*** Opening of Source information ***

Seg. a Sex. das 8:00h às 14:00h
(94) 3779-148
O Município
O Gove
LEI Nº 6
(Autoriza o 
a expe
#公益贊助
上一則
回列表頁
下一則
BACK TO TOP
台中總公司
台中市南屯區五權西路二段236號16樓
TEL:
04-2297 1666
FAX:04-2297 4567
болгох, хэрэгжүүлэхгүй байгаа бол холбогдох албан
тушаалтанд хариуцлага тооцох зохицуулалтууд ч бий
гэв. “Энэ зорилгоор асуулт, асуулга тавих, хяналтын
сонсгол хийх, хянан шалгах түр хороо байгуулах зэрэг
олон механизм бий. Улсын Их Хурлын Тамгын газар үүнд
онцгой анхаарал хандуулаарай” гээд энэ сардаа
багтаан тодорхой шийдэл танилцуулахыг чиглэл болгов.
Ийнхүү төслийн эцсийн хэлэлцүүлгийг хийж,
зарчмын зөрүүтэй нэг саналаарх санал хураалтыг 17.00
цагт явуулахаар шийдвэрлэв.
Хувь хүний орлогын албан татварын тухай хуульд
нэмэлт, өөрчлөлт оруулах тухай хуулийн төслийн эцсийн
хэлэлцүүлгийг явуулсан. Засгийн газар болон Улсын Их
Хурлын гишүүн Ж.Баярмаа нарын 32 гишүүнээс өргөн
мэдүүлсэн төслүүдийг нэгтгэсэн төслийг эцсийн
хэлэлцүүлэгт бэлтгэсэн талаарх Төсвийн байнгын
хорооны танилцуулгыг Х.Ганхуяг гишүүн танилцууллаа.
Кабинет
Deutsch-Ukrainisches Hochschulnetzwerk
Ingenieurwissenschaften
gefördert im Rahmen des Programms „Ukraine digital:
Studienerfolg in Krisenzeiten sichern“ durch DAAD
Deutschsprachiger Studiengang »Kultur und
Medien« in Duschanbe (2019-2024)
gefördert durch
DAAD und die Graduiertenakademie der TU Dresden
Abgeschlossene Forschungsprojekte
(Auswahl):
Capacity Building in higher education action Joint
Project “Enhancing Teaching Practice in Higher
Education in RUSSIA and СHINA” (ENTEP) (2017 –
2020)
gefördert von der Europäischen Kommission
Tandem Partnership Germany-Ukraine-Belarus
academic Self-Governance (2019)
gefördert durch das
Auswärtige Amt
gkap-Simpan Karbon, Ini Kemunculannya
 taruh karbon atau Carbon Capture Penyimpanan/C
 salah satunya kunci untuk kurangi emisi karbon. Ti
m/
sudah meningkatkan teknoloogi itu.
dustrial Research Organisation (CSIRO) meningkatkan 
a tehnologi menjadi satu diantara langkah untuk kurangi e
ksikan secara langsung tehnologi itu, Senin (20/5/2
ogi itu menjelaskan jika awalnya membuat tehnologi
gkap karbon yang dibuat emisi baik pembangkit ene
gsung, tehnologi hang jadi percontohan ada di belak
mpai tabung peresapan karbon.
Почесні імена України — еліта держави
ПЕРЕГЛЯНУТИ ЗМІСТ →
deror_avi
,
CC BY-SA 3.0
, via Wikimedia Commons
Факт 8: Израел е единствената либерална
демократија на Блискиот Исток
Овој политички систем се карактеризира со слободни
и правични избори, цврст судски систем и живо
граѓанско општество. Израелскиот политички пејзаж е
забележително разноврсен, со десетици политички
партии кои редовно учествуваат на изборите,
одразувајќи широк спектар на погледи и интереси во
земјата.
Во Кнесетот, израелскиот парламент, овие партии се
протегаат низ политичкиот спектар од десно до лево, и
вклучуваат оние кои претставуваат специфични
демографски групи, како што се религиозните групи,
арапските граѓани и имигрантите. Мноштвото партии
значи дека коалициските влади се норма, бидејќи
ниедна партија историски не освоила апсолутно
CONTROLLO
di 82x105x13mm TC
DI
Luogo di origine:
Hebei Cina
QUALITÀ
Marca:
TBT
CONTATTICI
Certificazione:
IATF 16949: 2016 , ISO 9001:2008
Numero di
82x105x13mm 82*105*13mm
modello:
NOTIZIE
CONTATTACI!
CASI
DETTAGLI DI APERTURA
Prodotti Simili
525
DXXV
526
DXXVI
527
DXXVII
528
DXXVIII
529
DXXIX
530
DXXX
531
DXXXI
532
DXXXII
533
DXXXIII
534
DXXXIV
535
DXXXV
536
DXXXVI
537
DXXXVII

*** Close of Source information ***

Send back all the records above word for word.

Seg. a Sex. das 8:00h às 14:00h
(94) 3779-148
O Município
O Gove
LEI Nº 6
(Autoriza o 
a expe
#公益贊助
上一則
回列表頁
下一則
BACK TO TOP
台中總公司
台中市南屯區五權西路二段236號16樓
TEL:
04-2297 1666
FAX:04-2297 4567
болгох, хэрэгжүүлэхгүй байгаа бол холбогдох албан
тушаалтанд хариуцлага тооцох зохицуулалтууд ч бий
гэв. “Энэ зорилгоор асуулт, асуулга тавих, хяналтын
сонсгол хийх, хянан шалгах түр хороо байгуулах зэрэг
олон механизм бий. Улсын Их Хурлын Тамгын газар үүнд
онцгой анхаарал хандуулаарай” гээд энэ сардаа
багтаан тодорхой шийдэл танилцуулахыг чиглэл болгов.
Ийнхүү төслийн эцсийн хэлэлцүүлгийг хийж,
зарчмын зөрүүтэй нэг саналаарх санал хураалтыг 17.00
цагт явуулахаар шийдвэрлэв.
Хувь хүний орлогын албан татварын тухай хуульд
нэмэлт, өөрчлөлт оруулах тухай хуулийн төслийн эцсийн
хэлэлцүүлгийг явуулсан. Засгийн газар болон Улсын Их
Хурлын гишүүн Ж.Баярмаа нарын 32 гишүүнээс өргөн
мэдүүлсэн төслүүдийг нэгтгэсэн төслийг эцсийн
хэлэлцүүлэгт бэлтгэсэн талаарх Төсвийн байнгын
хорооны танилцуулгыг Х.Ганхуяг гишүүн танилцууллаа.
Кабинет
Deutsch-Ukrainisches Hochschulnetzwerk
Ingenieurwissenschaften
gefördert im Rahmen des Programms „Ukraine digital:
Studienerfolg in Krisenzeiten sichern“ durch DAAD
Deutschsprachiger Studiengang »Kultur und
Medien« in Duschanbe (2019-2024)
gefördert durch
DAAD und die Graduiertenakademie der TU Dresden
Abgeschlossene Forschungsprojekte
(Auswahl):
Capacity Building in higher education action Joint
Project “Enhancing Teaching Practice in Higher
Education in RUSSIA and СHINA” (ENTEP) (2017 –
2020)
gefördert von der Europäischen Kommission
Tandem Partnership Germany-Ukraine-Belarus
academic Self-Governance (2019)
gefördert durch das
Auswärtige Amt
gkap-Simpan Karbon, Ini Kemunculannya
 taruh karbon atau Carbon Capture Penyimpanan/C
 salah satunya kunci untuk kurangi emisi karbon. Ti
m/
sudah meningkatkan teknoloogi itu.
dustrial Research Organisation (CSIRO) meningkatkan 
a tehnologi menjadi satu diantara langkah untuk kurangi e
ksikan secara langsung tehnologi itu, Senin (20/5/2
ogi itu menjelaskan jika awalnya membuat tehnologi
gkap karbon yang dibuat emisi baik pembangkit ene
gsung, tehnologi hang jadi percontohan ada di belak
mpai tabung peresapan karbon.
Почесні імена України — еліта держави
ПЕРЕГЛЯНУТИ ЗМІСТ →
deror_avi
,
CC BY-SA 3.0
, via Wikimedia Commons
Факт 8: Израел е единствената либерална
демократија на Блискиот Исток
Овој политички систем се карактеризира со слободни
и правични избори, цврст судски систем и живо
граѓанско општество. Израелскиот политички пејзаж е
забележително разноврсен, со десетици политички
партии кои редовно учествуваат на изборите,
одразувајќи широк спектар на погледи и интереси во
земјата.
Во Кнесетот, израелскиот парламент, овие партии се
протегаат низ политичкиот спектар од десно до лево, и
вклучуваат оние кои претставуваат специфични
демографски групи, како што се религиозните групи,
арапските граѓани и имигрантите. Мноштвото партии
значи дека коалициските влади се норма, бидејќи
ниедна партија историски не освоила апсолутно
CONTROLLO
di 82x105x13mm TC
DI
Luogo di origine:
Hebei Cina
QUALITÀ
Marca:
TBT
CONTATTICI
Certificazione:
IATF 16949: 2016 , ISO 9001:2008
Numero di
82x105x13mm 82*105*13mm
modello:
NOTIZIE
CONTATTACI!
CASI
DETTAGLI DI APERTURA
Prodotti Simili
525
DXXV
526
DXXVI
527
DXXVII
528
DXXVIII
529
DXXIX
530
DXXX
531
DXXXI
532
DXXXII
533
DXXXIII
534
DXXXIV
535
DXXXV
536
DXXXVI
537
DXXXVII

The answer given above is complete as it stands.